A total of 37 patients (37 eyes) were included in the study. The mean age was 69+/-7 years (range 52-81 years), and there were 26 women and 11 men. The follow-up ranged from 6 to 30 months (mean 18+/-6 months). At baseline visual acuity ranged from 20/400 to 20/40. Anatomically, 13 eyes had stage 2 holes, 21 eyes (57%) stage 3 holes, and three eyes stage 4 holes. At the postoperative visit (8-12 weeks after surgery) anatomical closure of the macular hole was achieved in 36 eyes. Visual acuity ranged between 20/400 and 20/20. At the last follow-up after initial surgery the macular hole was closed in all eyes. Visual acuity ranged from 20/200 to 20/20.

CONCLUSION

In our retrospective series anatomical and functional results of macular hole surgery with ICG-assisted peeling of the ILM are satisfactory. Primary hole closure was achieved in 97% of eyes and visual acuity increased in 62% of eyes in our series.

摘要

目的

内界膜的吲哚菁绿(ICG)染色有助于黄斑裂孔手术中的内界膜剥除。然而,有报道称ICG辅助的内界膜剥除可能导致视网膜损伤和不良的功能预后。因此,我们分析了ICG辅助黄斑裂孔手术的视觉和解剖学结果。

方法

在一项回顾性研究中,分析了由一名外科医生采用ICG辅助内界膜剥除术连续治疗的37例特发性全层黄斑裂孔患者的记录。
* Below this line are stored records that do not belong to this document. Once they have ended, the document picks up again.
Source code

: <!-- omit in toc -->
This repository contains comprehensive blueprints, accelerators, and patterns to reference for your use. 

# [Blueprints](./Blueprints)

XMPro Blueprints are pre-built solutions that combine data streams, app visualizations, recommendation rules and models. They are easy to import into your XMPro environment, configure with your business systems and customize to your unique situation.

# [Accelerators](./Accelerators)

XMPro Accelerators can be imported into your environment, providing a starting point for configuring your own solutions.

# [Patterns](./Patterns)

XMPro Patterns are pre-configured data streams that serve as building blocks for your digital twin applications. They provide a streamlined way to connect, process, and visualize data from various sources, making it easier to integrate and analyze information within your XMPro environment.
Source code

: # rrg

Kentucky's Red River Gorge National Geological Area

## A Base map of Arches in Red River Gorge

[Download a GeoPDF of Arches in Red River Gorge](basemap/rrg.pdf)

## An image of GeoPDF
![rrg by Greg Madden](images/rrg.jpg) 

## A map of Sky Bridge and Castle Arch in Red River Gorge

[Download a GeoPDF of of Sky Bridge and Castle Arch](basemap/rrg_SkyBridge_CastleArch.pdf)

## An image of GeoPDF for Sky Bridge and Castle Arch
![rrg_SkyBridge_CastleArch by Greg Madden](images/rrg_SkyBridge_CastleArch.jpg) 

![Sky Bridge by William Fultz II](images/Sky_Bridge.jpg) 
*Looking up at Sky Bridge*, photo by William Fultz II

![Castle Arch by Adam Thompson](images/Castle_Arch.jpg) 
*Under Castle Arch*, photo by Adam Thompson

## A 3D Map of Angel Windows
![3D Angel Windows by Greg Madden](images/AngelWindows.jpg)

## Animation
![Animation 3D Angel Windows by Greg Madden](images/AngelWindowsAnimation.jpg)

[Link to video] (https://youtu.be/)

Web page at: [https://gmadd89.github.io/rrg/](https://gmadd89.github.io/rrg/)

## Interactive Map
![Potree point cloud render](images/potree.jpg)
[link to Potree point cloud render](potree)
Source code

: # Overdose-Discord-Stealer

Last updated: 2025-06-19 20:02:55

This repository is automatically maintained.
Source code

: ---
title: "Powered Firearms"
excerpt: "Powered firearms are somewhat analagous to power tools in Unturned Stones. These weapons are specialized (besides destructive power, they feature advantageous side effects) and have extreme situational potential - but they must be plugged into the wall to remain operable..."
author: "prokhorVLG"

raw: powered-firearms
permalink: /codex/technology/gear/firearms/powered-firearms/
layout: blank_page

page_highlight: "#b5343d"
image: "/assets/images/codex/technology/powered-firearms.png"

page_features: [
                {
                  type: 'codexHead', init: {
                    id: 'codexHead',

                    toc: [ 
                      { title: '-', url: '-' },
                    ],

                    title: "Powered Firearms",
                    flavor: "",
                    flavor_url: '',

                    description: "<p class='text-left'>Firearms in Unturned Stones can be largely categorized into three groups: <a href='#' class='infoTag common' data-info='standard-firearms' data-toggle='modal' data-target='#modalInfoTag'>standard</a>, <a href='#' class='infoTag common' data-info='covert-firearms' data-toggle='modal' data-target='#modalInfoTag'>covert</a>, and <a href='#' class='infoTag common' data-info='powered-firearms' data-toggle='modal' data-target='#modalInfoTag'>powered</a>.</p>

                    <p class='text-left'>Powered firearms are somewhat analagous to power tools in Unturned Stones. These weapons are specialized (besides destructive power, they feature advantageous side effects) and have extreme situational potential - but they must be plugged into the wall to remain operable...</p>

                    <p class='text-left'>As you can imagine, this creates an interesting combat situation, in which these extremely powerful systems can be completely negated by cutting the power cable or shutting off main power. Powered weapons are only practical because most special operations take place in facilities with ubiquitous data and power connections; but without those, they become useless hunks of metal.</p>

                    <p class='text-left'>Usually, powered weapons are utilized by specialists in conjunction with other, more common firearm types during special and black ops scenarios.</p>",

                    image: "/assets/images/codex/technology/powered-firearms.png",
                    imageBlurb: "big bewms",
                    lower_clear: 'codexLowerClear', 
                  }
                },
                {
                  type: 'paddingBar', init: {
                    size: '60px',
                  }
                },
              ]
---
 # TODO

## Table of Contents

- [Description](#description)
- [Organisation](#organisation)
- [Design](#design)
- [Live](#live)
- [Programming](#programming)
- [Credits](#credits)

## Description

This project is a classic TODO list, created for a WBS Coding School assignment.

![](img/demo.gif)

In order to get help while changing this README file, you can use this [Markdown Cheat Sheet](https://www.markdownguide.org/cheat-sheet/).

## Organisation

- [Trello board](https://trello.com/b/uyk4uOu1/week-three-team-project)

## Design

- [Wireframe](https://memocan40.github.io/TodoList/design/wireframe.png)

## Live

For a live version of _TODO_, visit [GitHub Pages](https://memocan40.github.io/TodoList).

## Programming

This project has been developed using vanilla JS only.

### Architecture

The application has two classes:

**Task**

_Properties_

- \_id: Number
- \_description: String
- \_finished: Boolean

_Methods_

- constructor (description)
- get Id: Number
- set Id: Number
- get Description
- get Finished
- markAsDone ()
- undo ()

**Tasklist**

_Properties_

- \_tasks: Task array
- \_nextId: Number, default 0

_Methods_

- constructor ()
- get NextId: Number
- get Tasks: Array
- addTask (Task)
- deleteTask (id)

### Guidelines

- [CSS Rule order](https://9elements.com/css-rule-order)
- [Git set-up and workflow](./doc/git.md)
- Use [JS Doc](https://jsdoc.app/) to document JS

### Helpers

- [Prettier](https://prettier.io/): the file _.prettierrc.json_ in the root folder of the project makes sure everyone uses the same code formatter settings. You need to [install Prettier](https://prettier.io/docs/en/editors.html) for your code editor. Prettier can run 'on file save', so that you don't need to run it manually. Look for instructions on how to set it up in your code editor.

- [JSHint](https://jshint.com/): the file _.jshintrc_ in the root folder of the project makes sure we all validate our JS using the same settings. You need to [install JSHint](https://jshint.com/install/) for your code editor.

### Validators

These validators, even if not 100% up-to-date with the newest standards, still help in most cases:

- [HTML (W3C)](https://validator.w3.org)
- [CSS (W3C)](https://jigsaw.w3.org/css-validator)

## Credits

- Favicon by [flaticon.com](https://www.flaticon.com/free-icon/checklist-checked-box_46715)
所有患者均接受标准的三通道玻璃体切除术,包括手术诱导的玻璃体后脱离、用ICG对内界膜进行染色、围绕黄斑中心凹环形剥除内界膜以及20%的六氟化硫气体眼内填充。

结果

本研究共纳入37例患者(37只眼)。平均年龄为69±7岁(范围52 - 81岁),其中女性26例,男性11例。随访时间为6至30个月(平均18±6个月)。基线视力范围为20/400至20/40。解剖学上,13只眼为2期裂孔,21只眼(57%)为3期裂孔,3只眼为4期裂孔。术后随访(手术后8 - 12周)时,36只眼黄斑裂孔实现了解剖学闭合。视力范围在20/400至20/20之间。在初次手术后的最后一次随访时,所有眼的黄斑裂孔均已闭合。视力范围为20/200至20/20。

结论

在我们的回顾性系列研究中,ICG辅助内界膜剥除的黄斑裂孔手术的解剖学和功能结果令人满意。在我们的系列研究中,97%的眼实现了原发性裂孔闭合,62%的眼视力提高。